Similar to Open Style Lab’s interdisciplinary approach, Runway of Dreams encourages people of all disciplines to come together — a mission that’s particularly mirrored in the Runway of Dreams College Clubs.
“You don’t have to be a fashion major to be a part of our college club program, because our college clubs were built to be an extension of the mission of Runway of Dreams,” Scheier says. “This means that our clubs also put on their own adaptive show. And when you put on a show, look at all the different disciplines that you need — you need marketing, advertising, fundraising, model management, design. All of those could have nothing to do with being a design major, but the one commonality is that they’re all learning about this population and what the nuances are to working with people with disabilities.”
While the call for institutional change has gone from a muffled whisper to a paramount shout, change in how we teach adaptive fashion to the next generation doesn’t just happen overnight. It takes steps to get there.
“I think (the) first (step) is to really invest in their faculty,” Jun says. “I can’t say this enough: I don’t feel like faculty get enough credit for a lot of the hours we put in, especially for the time and dedication it really takes to build up the class and curriculum. The other part I would say is to reach out to nonprofits and groups and organizations like Open Style Lab to partner. This isn’t something you do by yourself… Most of all, it’s really having the person you’re thinking of designing for to be designing with you and to be there presently as much as possible.”
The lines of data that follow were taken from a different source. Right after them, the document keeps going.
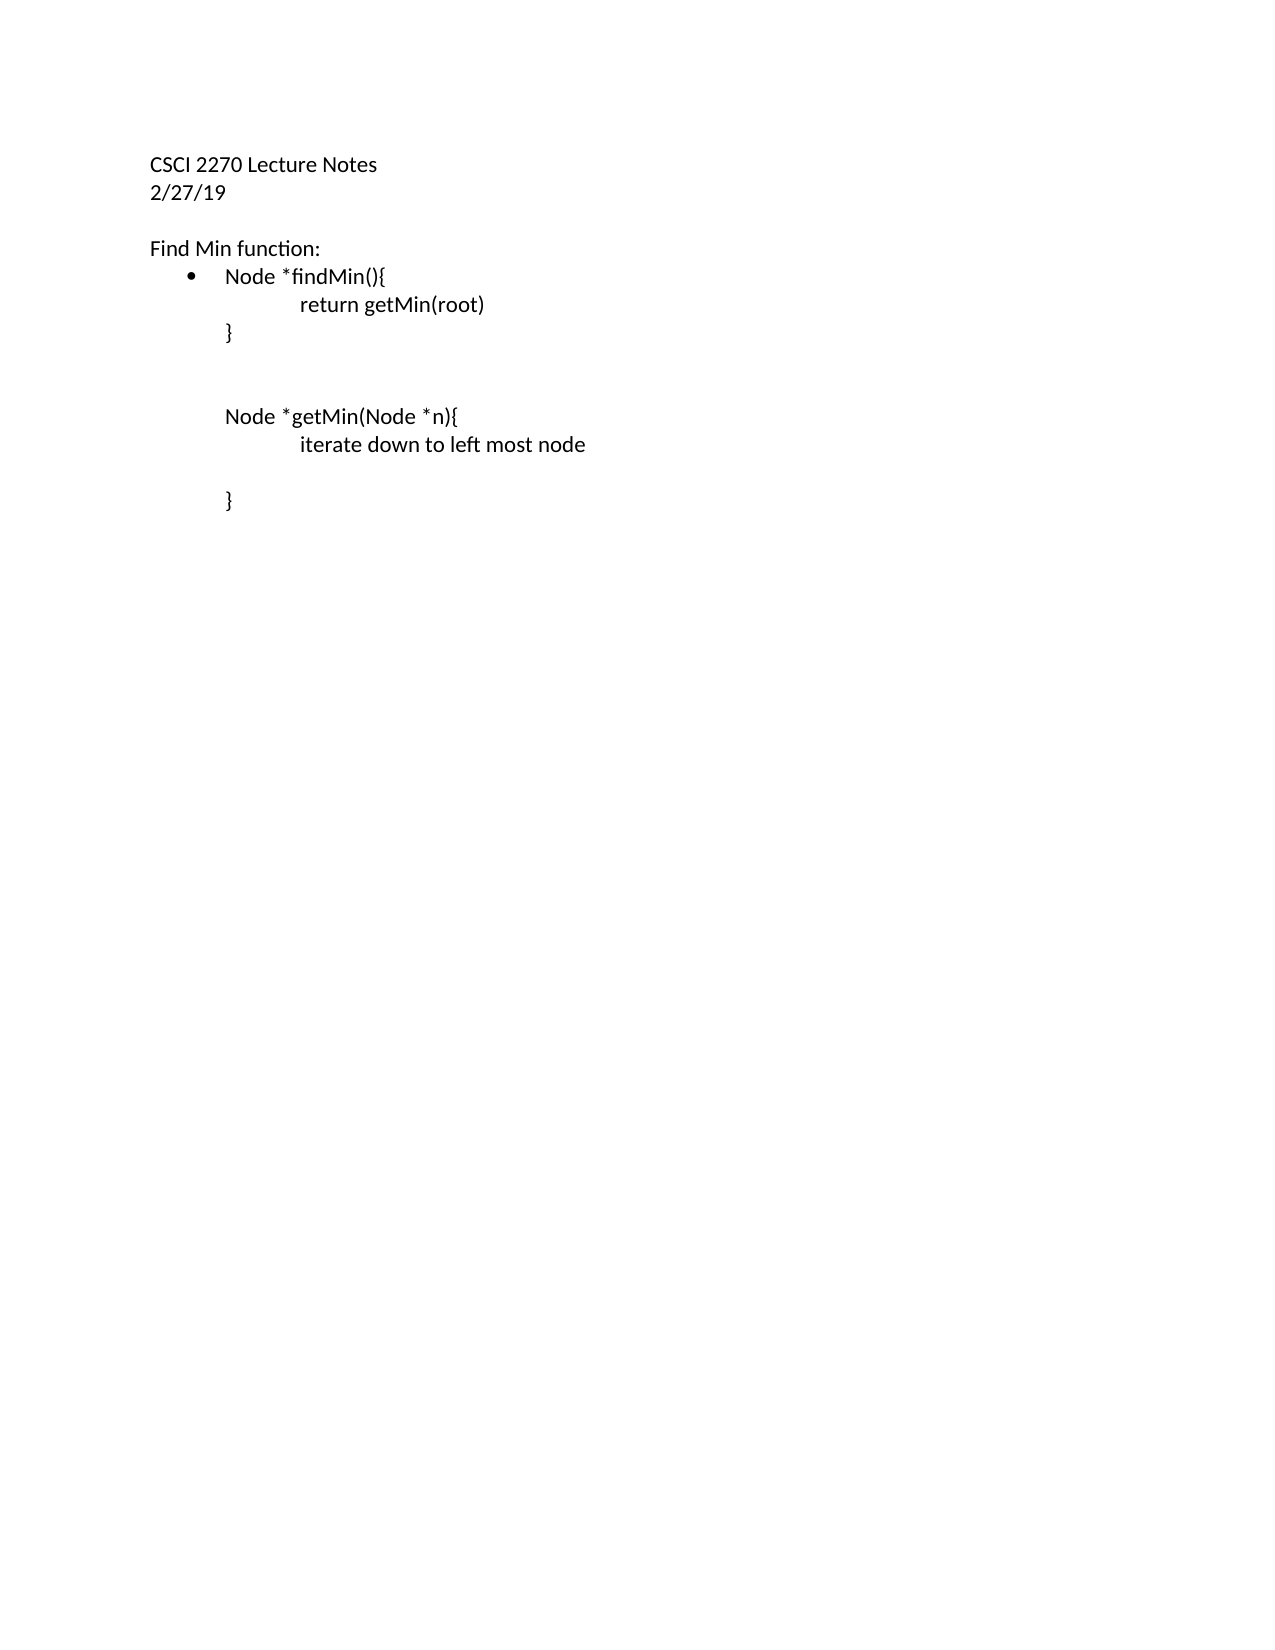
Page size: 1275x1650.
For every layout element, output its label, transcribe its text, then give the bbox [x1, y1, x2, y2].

list Node *findMin(){ [187, 262, 1125, 290]
text iterate down to left most node [225, 430, 1125, 458]
text } [225, 486, 1125, 514]
text return getMin(root) [300, 290, 1125, 318]
text Find Min function: [150, 234, 1125, 262]
text Node *getMin(Node *n){ [225, 402, 1125, 430]
text 2/27/19 [150, 178, 1125, 206]
text CSCI 2270 Lecture Notes [150, 150, 1125, 178]
text } [225, 318, 1125, 346]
Barry notes how students who enter the workforce with a background in adaptive design are not only more employable, but also have a completely different frame of mind that can lead to industry transformation.
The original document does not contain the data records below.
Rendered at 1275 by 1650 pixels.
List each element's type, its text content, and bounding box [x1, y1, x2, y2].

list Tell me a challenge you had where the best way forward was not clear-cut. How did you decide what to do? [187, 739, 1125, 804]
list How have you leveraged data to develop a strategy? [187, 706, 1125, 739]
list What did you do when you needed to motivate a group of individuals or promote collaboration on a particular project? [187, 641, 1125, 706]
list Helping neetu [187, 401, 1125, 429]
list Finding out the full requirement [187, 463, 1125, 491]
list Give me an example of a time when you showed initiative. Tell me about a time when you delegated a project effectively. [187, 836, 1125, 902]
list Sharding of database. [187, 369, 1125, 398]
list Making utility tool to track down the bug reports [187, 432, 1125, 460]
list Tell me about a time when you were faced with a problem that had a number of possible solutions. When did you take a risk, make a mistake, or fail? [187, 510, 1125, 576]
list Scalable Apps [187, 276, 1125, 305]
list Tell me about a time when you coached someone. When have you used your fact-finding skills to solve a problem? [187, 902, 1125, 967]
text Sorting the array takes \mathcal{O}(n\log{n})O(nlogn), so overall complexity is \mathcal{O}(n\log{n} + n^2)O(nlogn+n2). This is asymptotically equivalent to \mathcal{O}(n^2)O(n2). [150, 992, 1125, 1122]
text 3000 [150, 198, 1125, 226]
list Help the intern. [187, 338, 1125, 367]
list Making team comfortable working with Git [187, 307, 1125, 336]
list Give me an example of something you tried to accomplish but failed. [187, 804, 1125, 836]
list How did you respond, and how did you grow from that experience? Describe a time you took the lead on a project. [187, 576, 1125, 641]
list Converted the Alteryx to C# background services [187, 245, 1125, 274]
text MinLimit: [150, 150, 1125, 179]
“They’re willing to first have a critical framework to say: If we’re designing around diverse bodies, what’s our perspective? Are we solving problems? Are we inherently valuing all bodies as desirable and fashionable?” he says. “Are we authentically including those communities at every single stage of the design process, from that ideation right to the final prototype? Is the community actively involved in ways where they’re equitably valued, credited and recognized for their labor and brilliance?”
Progress is slow, but it’s being made. And educators remain hopeful for the future to come.
“By designing with disabled bodies that fashion hasn’t centered before (in mind), it actually opens up all of these new aesthetic and fashionable possibilities,” Barry says. “It expands how we design and what we design.”